Lying without Assertion

Everyone agrees that speakers can lie with assertive speech acts (e.g., asserting, testifying, swearing), and not directives (e.g., ordering, commanding). But little discussion has focused on whether speakers can lie with declarations (e.g., "You're fired!"), commisives (e.g., promising), or expressives (e.g., apologizing). If lying does not require assertion, which non-assertive speech acts can be used to lie? As I argue, the key to answering this question comes down to the nature of expression and communicative commitment. When a speaker lies, they communicatively commit themselves to being in a mental state that they are not in. On this conception, speakers can lie in unexpected ways, including with declarations, commisives, and expressives.

Lying and Apologizing

We all have lied. We all have also apologized. But is it possible to lie by apologizing? As I argue, not only are such lies possible, but a speaker can lie by apologizing in two different ways: (1) By apologizing for something they know they haven't done, and (2) By insincerely apologizing---apologizing without feeling regret or shame for the action they apologized for. Both of these ways of lying pose problems for the orthodox view of lying on offer in the literature. According to orthodoxy, to lie is to make a believed false assertion. The possibility of lying by apologizing shows orthodoxy to be doubly wrong. First, a speaker can lie by presupposing---but not asserting---disbelieved information. Second, they can lie by expressing a state (i.e., regret or shame) which they are not in---not by asserting disbelieved information. These lies necessitates a dramatic shift away from the traditional, assertion-based accounts of lying which dominates the literature and towards a heterodox, expressing-based one.


The Problem of Non-Luminous Lies (with John Hawthorne)

According to the orthodox definition of lying, a speaker lies if, and only if, they assert disbelieved information. Although widely accepted, this conception---and those who have adopted it---neglects an important phenomenon: The non-transparency of belief. Put simply, speakers can assert disbelieved information without recognizing it. In such cases, speakers are wrongly judged to have lied by orthodoxy. What must be added to orthodoxy to account for the non-transparency of belief? Three families of solutions suggest themselves: require that the belief is, in some sense, accessible; add that the liar must dissent (or assent to the negation) of what they assert; or require that the liar must have an intention. As we argue, none of these routes are pain free.


Too Much Meaning, Not Enough Use

Sentences, words, and other vehicles of communication mean what they do in virtue of how we use them. But sentences can be meaningful while never having been used. Consider an exceedingly long and complicated sentence---maybe a million-word sentence with clauses within clauses within phrases within clauses and a nauseating amount of cross-references like `the latter,' `the former.' Such a sentence is surely meaningful.

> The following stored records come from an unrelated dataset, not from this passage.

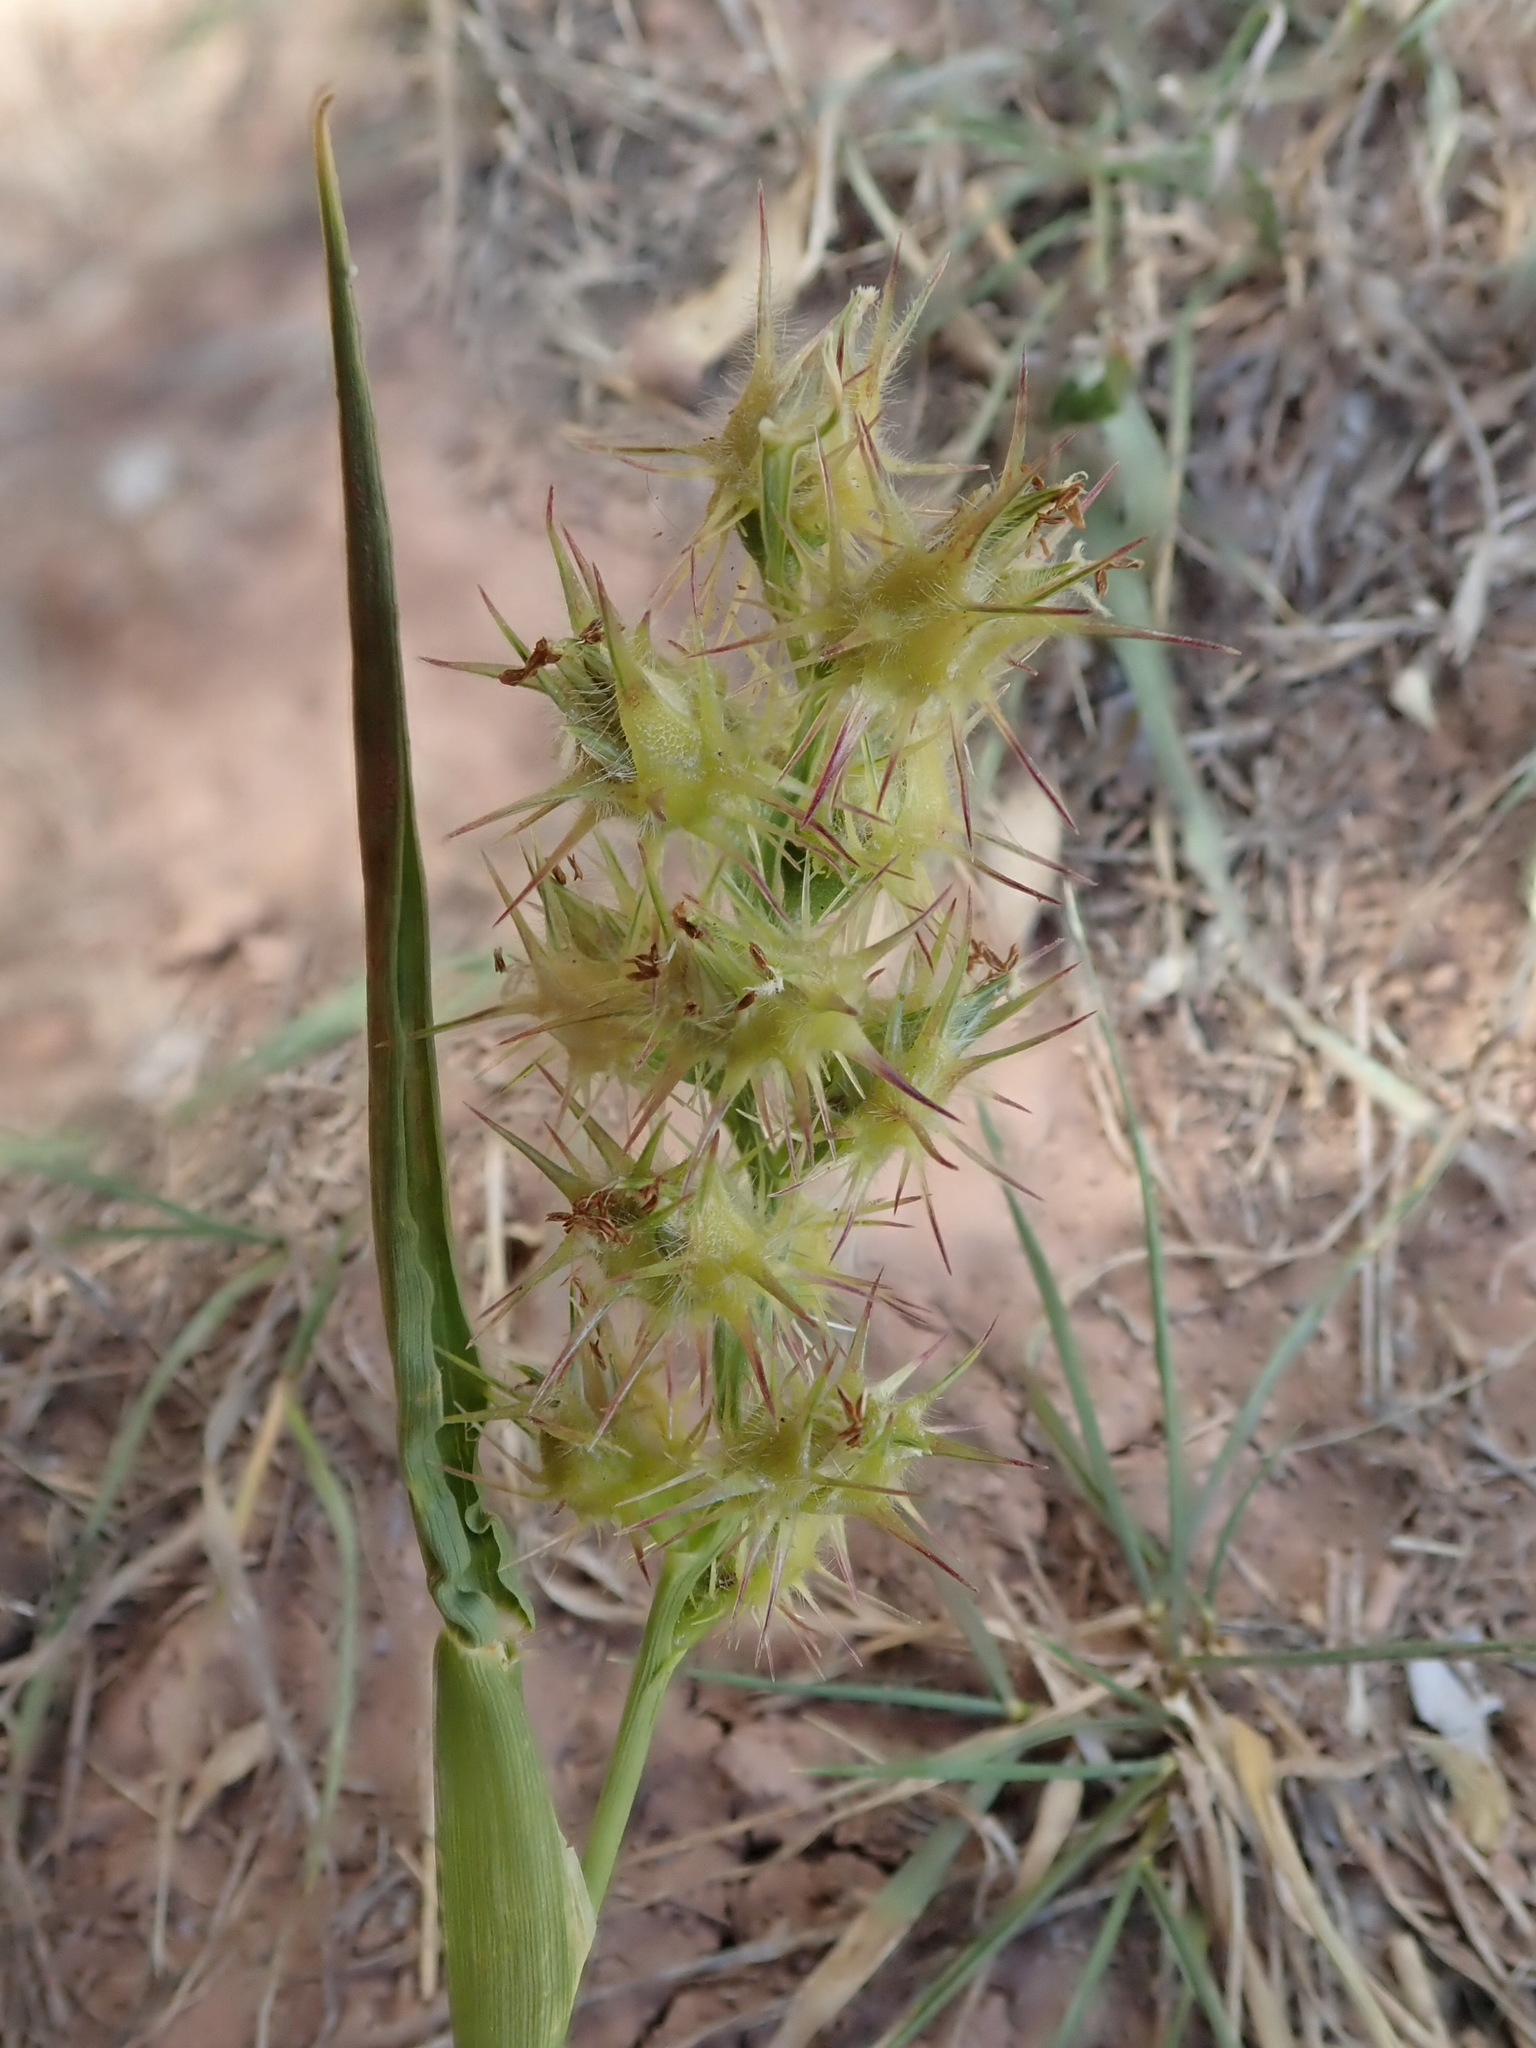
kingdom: Plantae
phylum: Tracheophyta
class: Liliopsida
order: Poales
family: Poaceae
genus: Cenchrus
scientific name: Cenchrus longispinus
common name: Mat sandbur
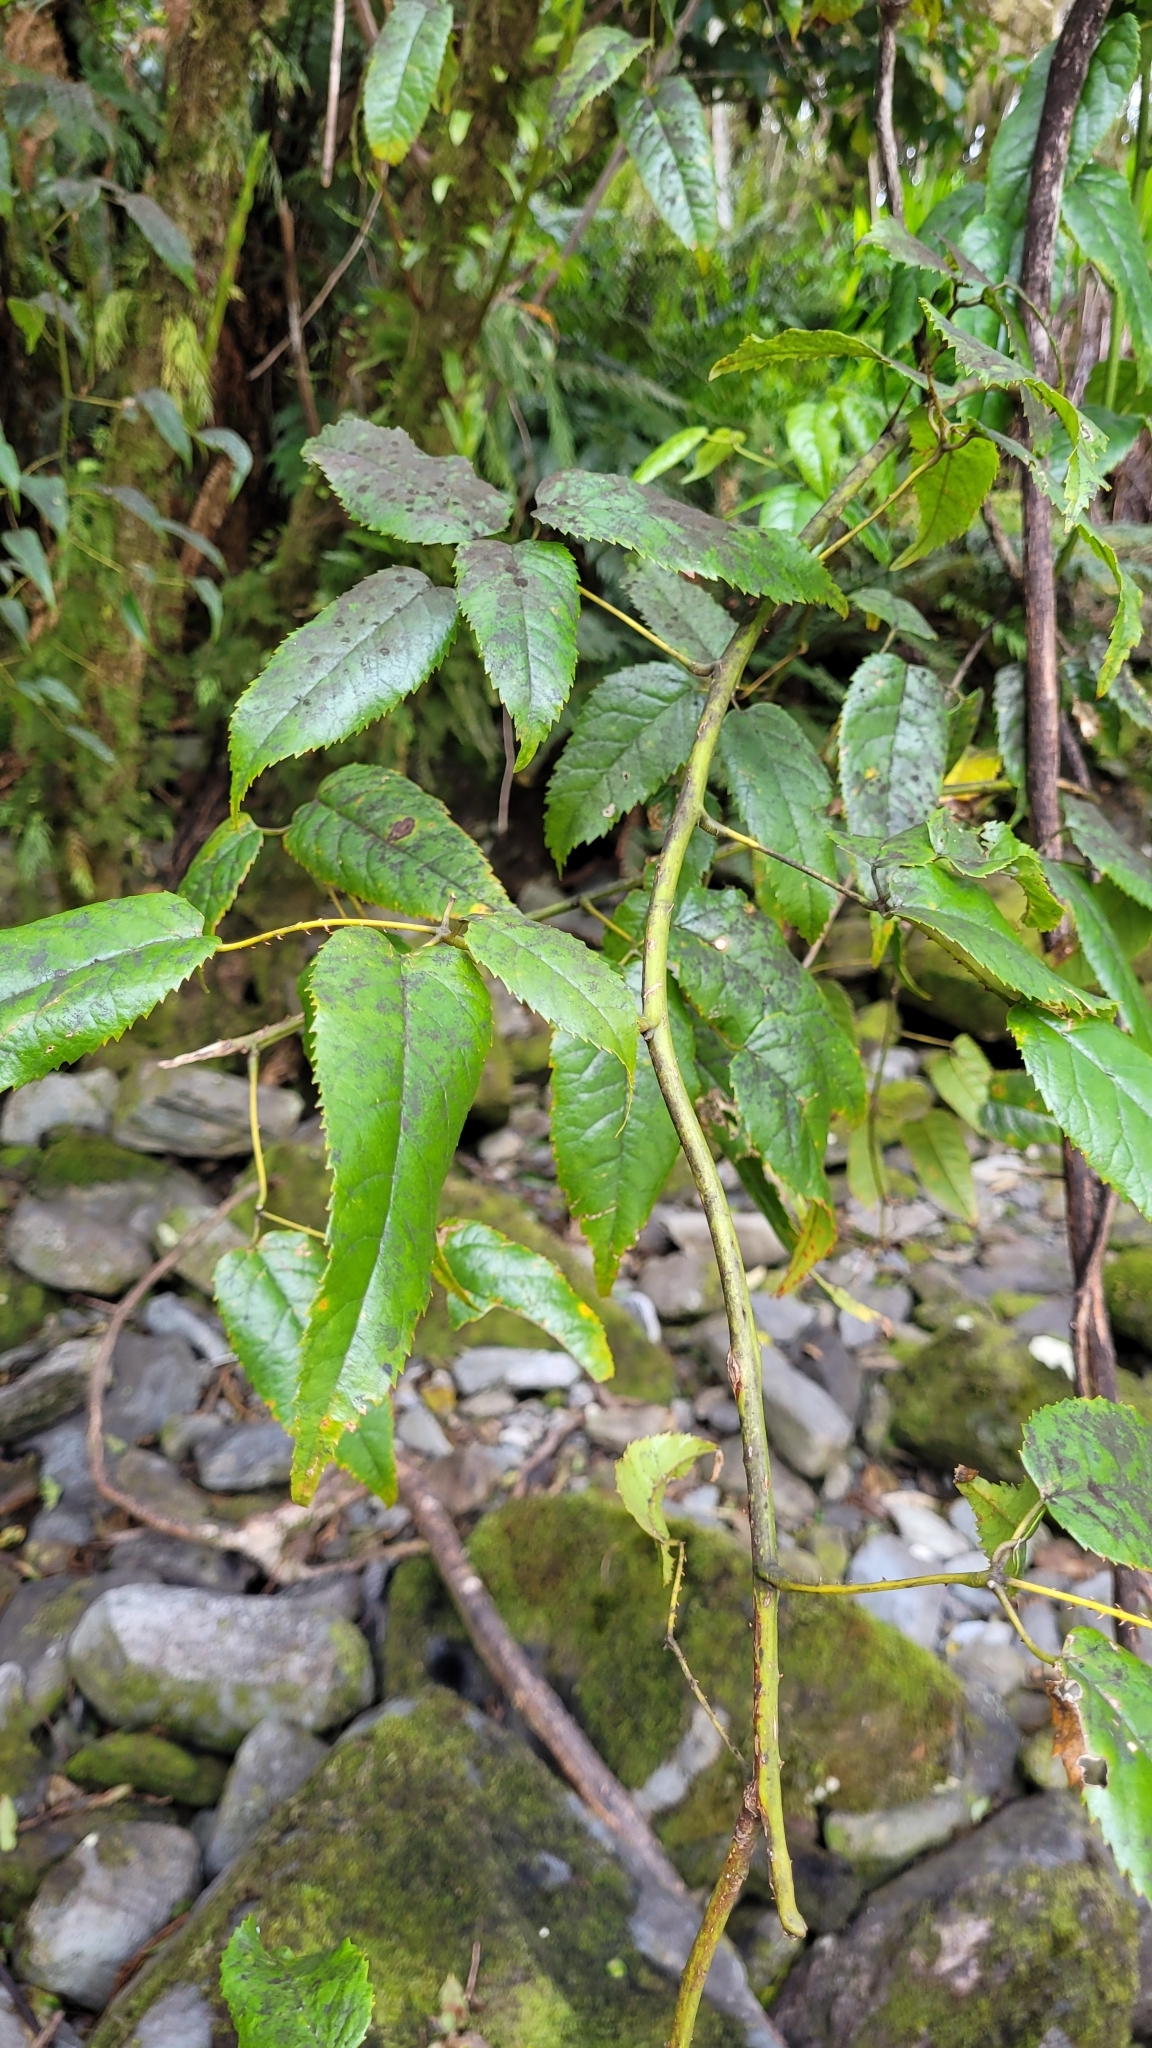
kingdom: Plantae
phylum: Tracheophyta
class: Magnoliopsida
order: Rosales
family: Rosaceae
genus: Rubus
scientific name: Rubus cissoides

But happily for us audiences, it has never been used. This is the problem of Meaning without Use. Many see this problem as stemming from the priority of sentential meaning to sub-sentential meaning. As I argue, this is incorrect. The problem of meaning without use is inescapable. Whatever use we privilege as the one that bestows meaning, meaning will always go beyond it. We must either abandon the dictum that meaning depends on use or greatly constrain our notion of meaning.